PAGE →
************

Par son agressivité, la médiocrité de ses objectifs et la rusticité de ses méthodes, la Russie confirme qu’elle reste ce qu’elle a toujours été : un pays dont la puissance s’incarne avant tout négativement, dans la nuisance. A l’origine de cette capacité si l’on peut dire, il y a le vice délétère d’une société fermée où l’ennemi est partout et qui ne voit son salut que dans l’impérialisme, la guerre, la propagande, et l’enfermement.

La contre-performance d’une armée que l’on pensait puissante n’a pas d’autre explication. Les chefs militaires se succèdent mais c’est la même hiérarchie obtuse et inefficace, incapable d’initiative qui répète les mêmes manœuvres pour les mêmes échecs. La coercition du haut en bas de l’échelle ne laisse comme solution que le pilonnage rudimentaire et les tirs de terreur sur les civils et comme résultat des milliers et des milliers de morts.

L’Etat russe contribue peu aux enjeux planétaires et encore moins universels, il ne l’a jamais fait. Sa grande guerre patriotique était d’essence impérialiste, entachée qu’elle fut du pari perdu d’une alliance avec le nazisme et de l’occupation prédatrice d’une moitié de l’Europe pendant un demi-siècle. L’impérialisme qui inspire le Kremlin est irréductible à tout idée de bien commun. Pire, le poutinisme menace les rares couches d’universalité auxquelles la Russie participe : la science, par essence communautaire et internationale, et la culture qui étouffe sans un minimum de liberté.

La nuisance la plus évidente est la menace nucléaire que le Kremlin agite régulièrement à destination, en premier chef, de l’opinion européenne. On ne peut exclure que Poutine pousse jusqu’au bout la logique mortifère et il était consternant de l’entendre expliquer aux Russes que si la Russie était défaite il faudrait aller au paradis des martyrs. Plus rationnellement, Poutine s’est vu signifier par son maître de Pékin que l’emploi du nucléaire était exclu et les Américains ont fait savoir que, le cas échéant, ce qu’il reste de l’armée russe serait détruit par des moyens conventionnels. On a là des signes clairs de puissance positive.

************

LIGNES DE DONNÉES →
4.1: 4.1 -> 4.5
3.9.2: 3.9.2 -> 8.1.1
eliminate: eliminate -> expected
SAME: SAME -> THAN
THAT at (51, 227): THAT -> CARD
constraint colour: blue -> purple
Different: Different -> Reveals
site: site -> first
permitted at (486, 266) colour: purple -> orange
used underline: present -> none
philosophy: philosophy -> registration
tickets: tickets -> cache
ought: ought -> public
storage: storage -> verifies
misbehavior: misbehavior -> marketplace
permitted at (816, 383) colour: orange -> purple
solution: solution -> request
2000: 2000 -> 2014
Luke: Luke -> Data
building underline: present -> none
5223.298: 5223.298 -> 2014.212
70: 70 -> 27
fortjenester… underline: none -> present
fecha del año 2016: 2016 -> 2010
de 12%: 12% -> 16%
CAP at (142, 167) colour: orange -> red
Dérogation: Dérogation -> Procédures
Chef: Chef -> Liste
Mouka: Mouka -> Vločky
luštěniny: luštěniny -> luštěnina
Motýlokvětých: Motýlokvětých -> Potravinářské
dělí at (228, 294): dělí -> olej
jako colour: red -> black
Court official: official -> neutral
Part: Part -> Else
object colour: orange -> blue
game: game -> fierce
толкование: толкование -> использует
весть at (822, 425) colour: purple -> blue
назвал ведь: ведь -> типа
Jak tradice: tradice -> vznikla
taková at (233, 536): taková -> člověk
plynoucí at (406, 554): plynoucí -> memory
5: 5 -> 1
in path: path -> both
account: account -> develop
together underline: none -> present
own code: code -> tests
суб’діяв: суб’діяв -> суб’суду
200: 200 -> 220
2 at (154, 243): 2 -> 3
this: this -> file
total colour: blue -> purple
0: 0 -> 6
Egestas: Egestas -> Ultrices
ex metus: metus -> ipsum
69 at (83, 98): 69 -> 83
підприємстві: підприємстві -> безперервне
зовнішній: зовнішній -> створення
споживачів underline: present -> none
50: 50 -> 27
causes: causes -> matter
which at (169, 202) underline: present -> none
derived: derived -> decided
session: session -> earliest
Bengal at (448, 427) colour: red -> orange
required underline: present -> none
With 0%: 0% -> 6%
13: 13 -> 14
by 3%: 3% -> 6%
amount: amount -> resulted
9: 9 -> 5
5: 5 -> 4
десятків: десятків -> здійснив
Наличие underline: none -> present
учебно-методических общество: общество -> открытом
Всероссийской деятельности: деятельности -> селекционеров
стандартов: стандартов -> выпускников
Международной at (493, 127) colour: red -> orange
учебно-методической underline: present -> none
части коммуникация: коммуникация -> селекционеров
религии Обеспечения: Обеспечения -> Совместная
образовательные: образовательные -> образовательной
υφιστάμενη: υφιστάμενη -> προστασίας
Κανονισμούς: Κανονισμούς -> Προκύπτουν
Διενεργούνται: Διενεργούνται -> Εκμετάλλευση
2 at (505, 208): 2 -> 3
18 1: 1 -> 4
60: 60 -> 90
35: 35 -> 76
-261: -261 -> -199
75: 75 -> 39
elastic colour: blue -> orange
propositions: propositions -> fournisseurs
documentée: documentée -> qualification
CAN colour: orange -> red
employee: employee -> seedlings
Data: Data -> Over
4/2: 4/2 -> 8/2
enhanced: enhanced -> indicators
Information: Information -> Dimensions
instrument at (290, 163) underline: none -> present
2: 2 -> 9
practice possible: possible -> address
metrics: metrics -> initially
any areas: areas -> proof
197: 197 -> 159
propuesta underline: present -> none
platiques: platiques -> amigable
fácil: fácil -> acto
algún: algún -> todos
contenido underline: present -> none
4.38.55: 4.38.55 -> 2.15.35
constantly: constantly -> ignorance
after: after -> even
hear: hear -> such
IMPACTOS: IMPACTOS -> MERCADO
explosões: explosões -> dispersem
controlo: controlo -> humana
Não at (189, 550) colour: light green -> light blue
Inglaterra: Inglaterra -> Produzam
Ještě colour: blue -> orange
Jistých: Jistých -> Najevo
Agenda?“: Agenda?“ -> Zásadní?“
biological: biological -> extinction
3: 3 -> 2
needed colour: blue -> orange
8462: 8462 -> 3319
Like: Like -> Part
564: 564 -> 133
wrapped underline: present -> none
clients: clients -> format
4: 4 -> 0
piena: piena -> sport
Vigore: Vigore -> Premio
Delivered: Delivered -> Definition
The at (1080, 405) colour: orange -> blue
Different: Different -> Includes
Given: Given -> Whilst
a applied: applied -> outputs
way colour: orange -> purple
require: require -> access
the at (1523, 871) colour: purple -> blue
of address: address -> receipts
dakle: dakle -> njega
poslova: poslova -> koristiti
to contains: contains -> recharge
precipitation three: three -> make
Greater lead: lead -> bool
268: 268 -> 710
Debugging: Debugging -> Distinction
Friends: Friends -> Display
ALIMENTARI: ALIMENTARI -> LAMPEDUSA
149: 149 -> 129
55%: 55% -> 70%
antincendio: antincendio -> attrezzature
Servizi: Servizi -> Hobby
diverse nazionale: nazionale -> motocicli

************

CONSIGNE A → Selon le texte sur la Russie, qu'est-ce que Pékin a signifié à Poutine au sujet du nucléaire ?
CONSIGNE B → Recopiez fidèlement le passage du texte sur la Russie qui commence par « La nuisance la » et se poursuit jusqu'à « de puissance positive. » inclus.

RÉPONSE CORRECTE A → Pékin lui a signifié que l'emploi du nucléaire était exclu.

RÉPONSE CORRECTE B →
La nuisance la plus évidente est la menace nucléaire que le Kremlin agite régulièrement à destination, en premier chef, de l’opinion européenne. On ne peut exclure que Poutine pousse jusqu’au bout la logique mortifère et il était consternant de l’entendre expliquer aux Russes que si la Russie était défaite il faudrait aller au paradis des martyrs. Plus rationnellement, Poutine s’est vu signifier par son maître de Pékin que l’emploi du nucléaire était exclu et les Américains ont fait savoir que, le cas échéant, ce qu’il reste de l’armée russe serait détruit par des moyens conventionnels. On a là des signes clairs de puissance positive.